期刊名称:ISPRS International Journal of Geo-Information
电子版ISSN:2220-9964
出版年度:2022
卷号:11
期号:2
页码:89
DOI:10.3390/ijgi11020089
语种:English
出版社:MDPI AG
摘要:Landslide susceptibility depends on various causal factors such as geology, land use/land cover (LULC), slope, and elevation. Unlike other factors that are relatively stable over time, LULC is a dynamic factor associated with human activities. This study evaluates the impact of LULC change on landslide susceptibility in the Rangamati municipality of Rangamati district, Bangladesh, based on three LULC scenarios—the existing (2018) LULC, the proposed LULC (proposed in 2010, but not yet implemented), and the simulated LULC of 2028—using artificial neural network (ANN)-based cellular automata. The random forest model was used for landslide susceptibility mapping. The model showed good accuracy for all three LULC scenarios (existing: 82.7%; proposed: 81.4%; and 2028: 78.3%) and strong positive correlations (>0.8) between different landslide susceptibility maps.
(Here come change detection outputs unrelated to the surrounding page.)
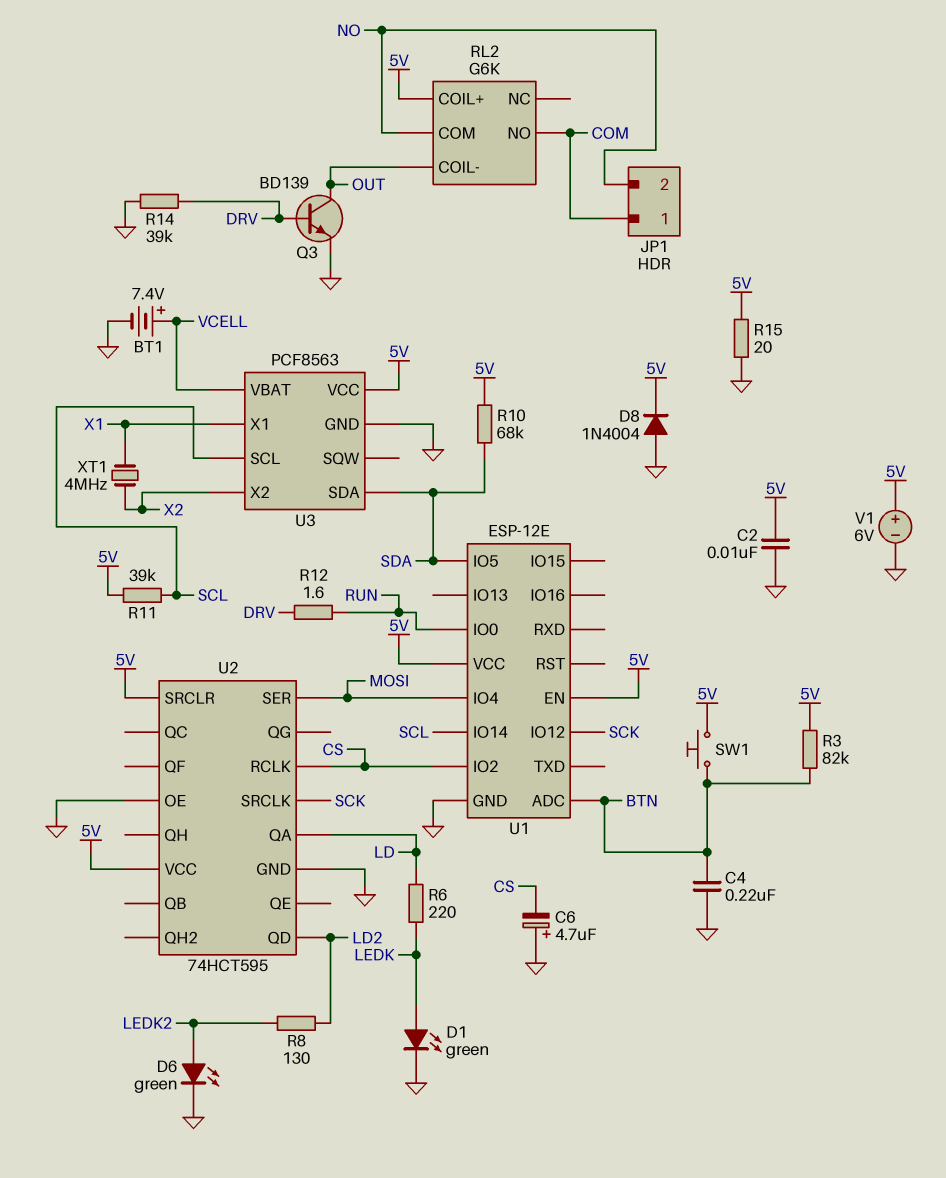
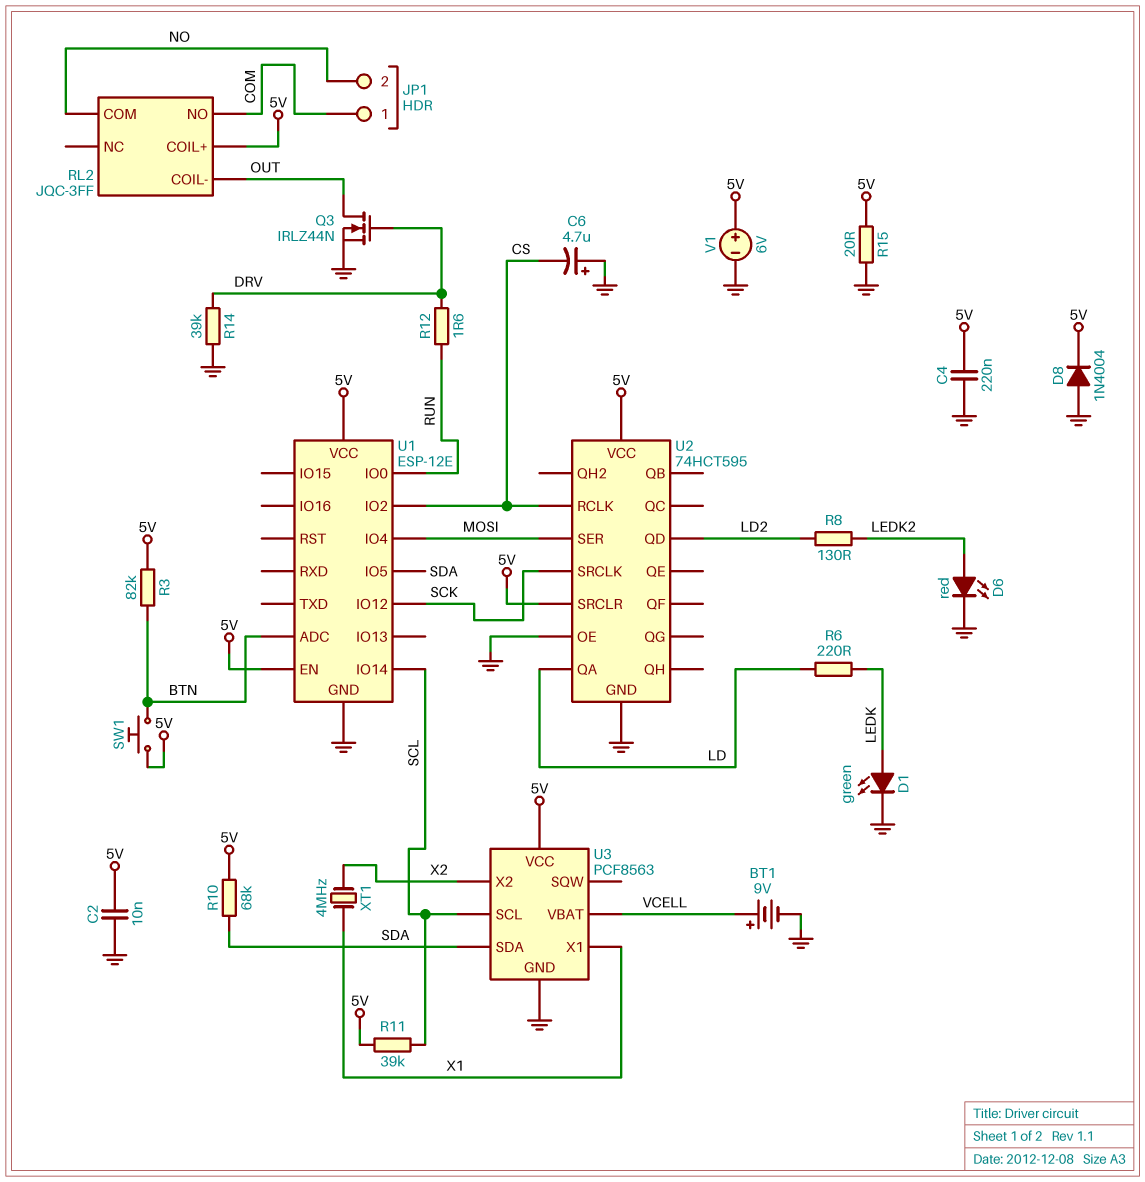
BT1: 7.4V (plus VCELL, minus GND) -> 9V (plus VCELL, minus GND)
C4: 220nF (BTN, GND) -> 220nF (5V, GND)
D6: LED green (A LEDK2, K GND) -> LED red (A LEDK2, K GND)
Q3: NPN BD139 (B DRV, C OUT, E GND) -> NMOS IRLZ44N (G DRV, D OUT, S GND)
RL2: G6K -> JQC-3FF

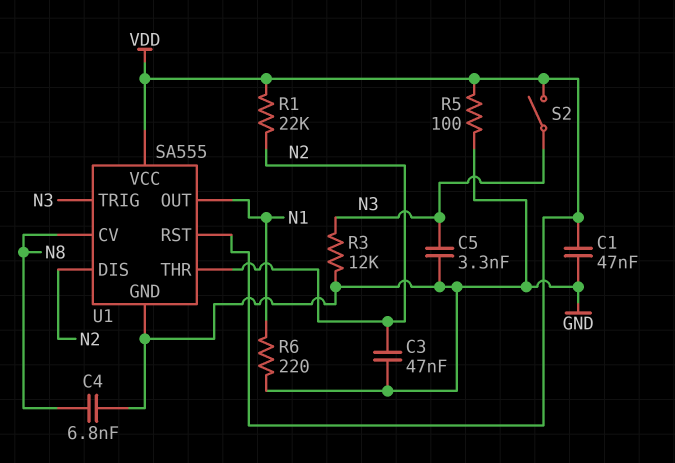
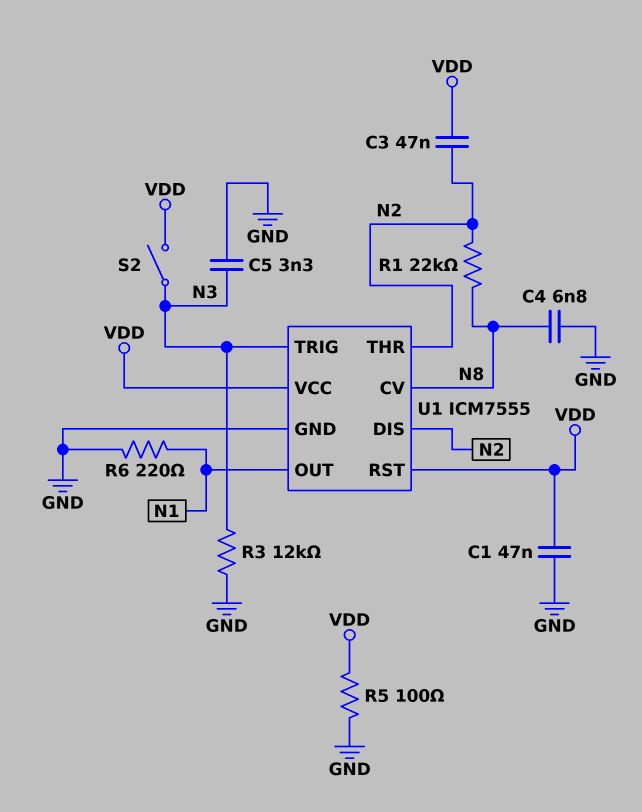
C3: 47nF (GND, N2) -> 47nF (N2, VDD)
R1: 22k (N2, VDD) -> 22k (N2, N8)
U1: SA555 -> ICM7555

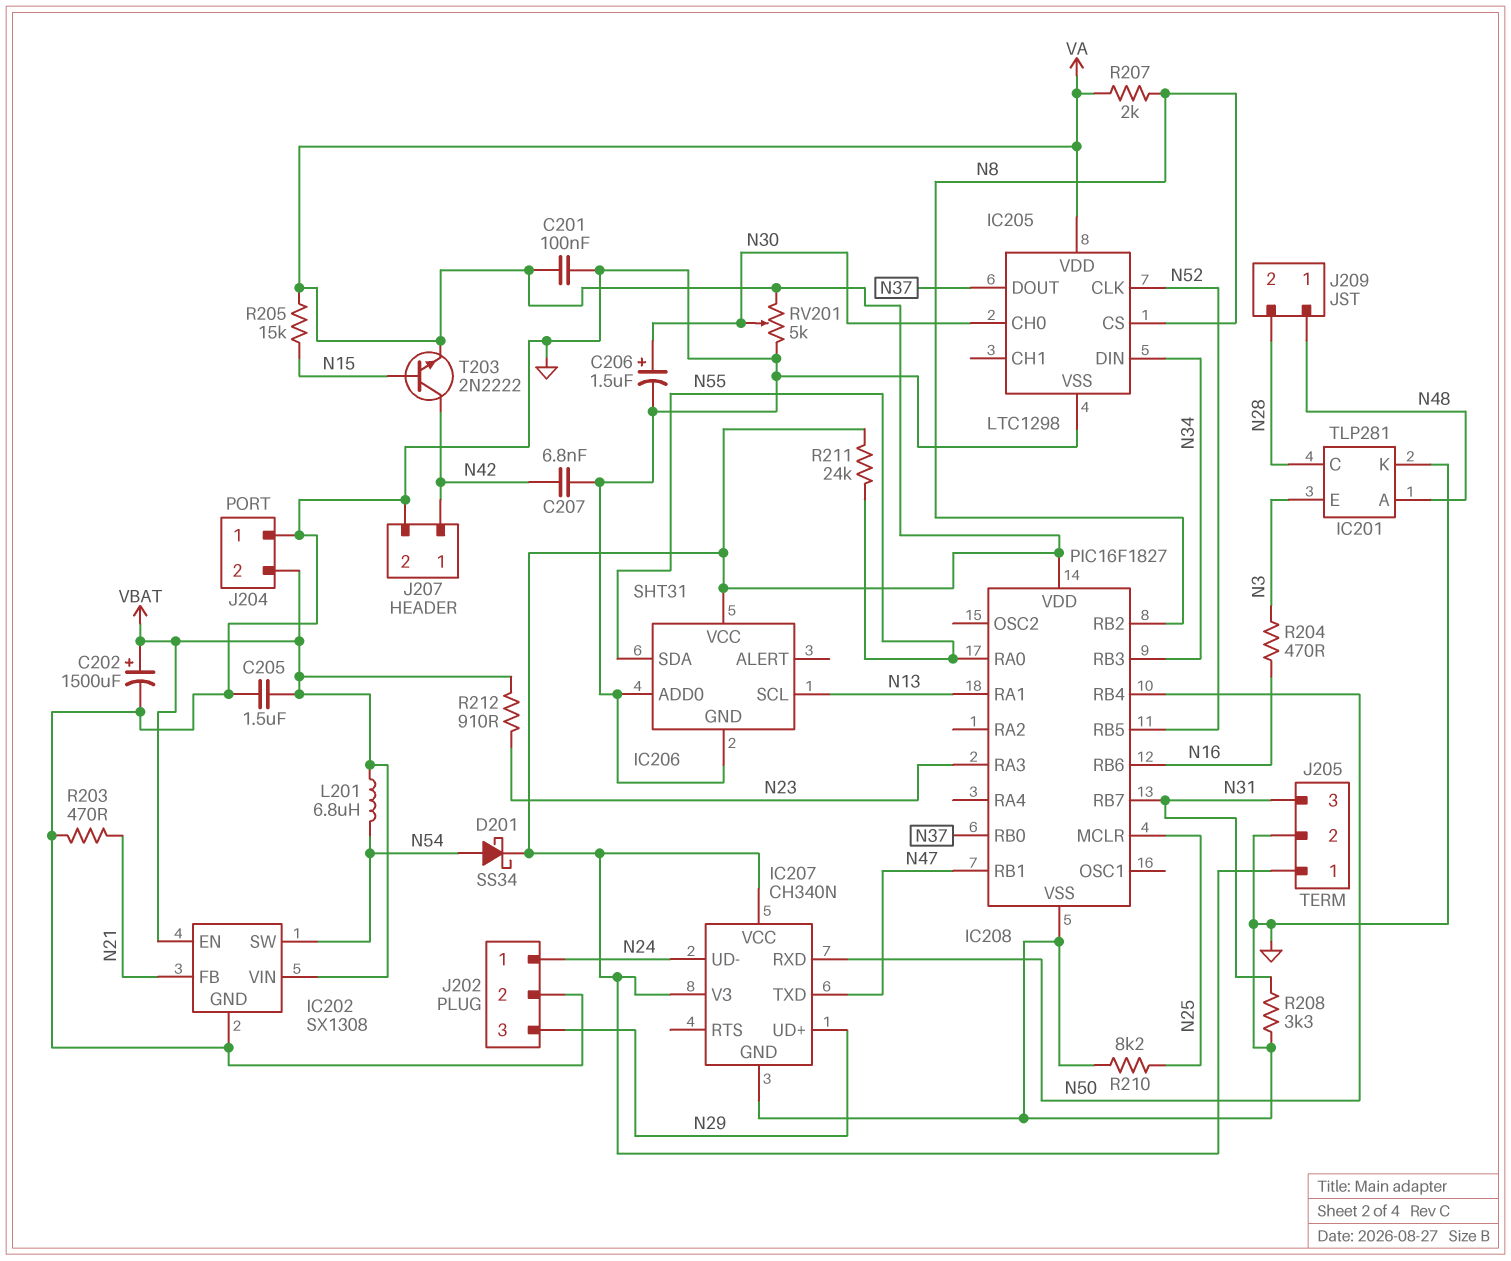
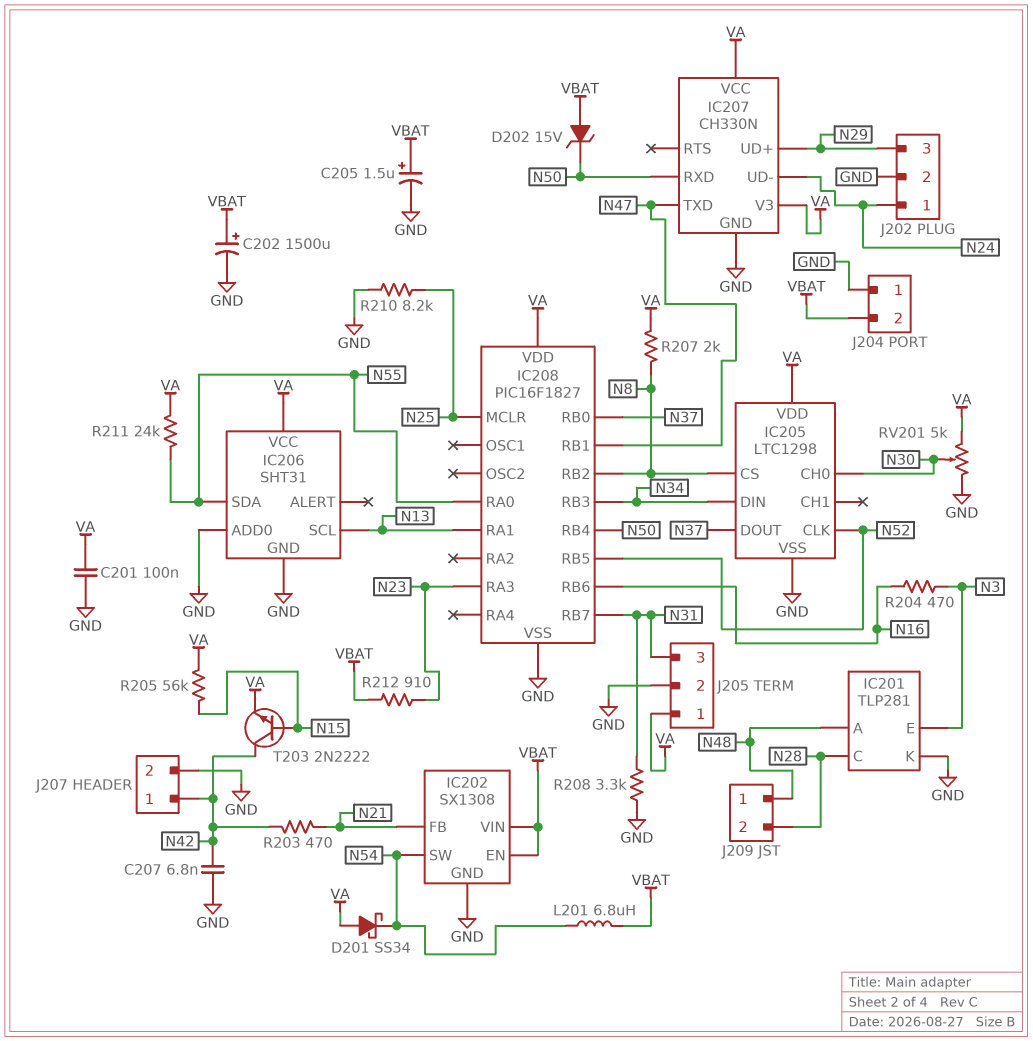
C205: 1.5uF (GND, VBAT) -> 1.5uF (plus VBAT, minus GND)
C206: 1.5uF (plus N30, minus GND) -> none
D201: schottky SS34 (A N54, K VA) -> schottky SS34 (A VA, K N54)
D202: none -> zener 15V (A VBAT, K N50)
IC207: CH340N -> CH330N
R203: 470 (GND, N21) -> 470 (N21, N42)
R205: 15k (N15, VA) -> 56k (N15, VA)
LULC is either the third or fourth most important factor in these scenarios, suggesting that is has a moderate impact on landslide susceptibility. Future LULC changes will likely increase landslide susceptibility, with up to 14.5% increases in the high susceptibility zone for both the proposed and simulated LULC scenarios. These findings may help policymakers carry out proper urban planning and highlight the importance of considering landslide susceptibility in LULC planning.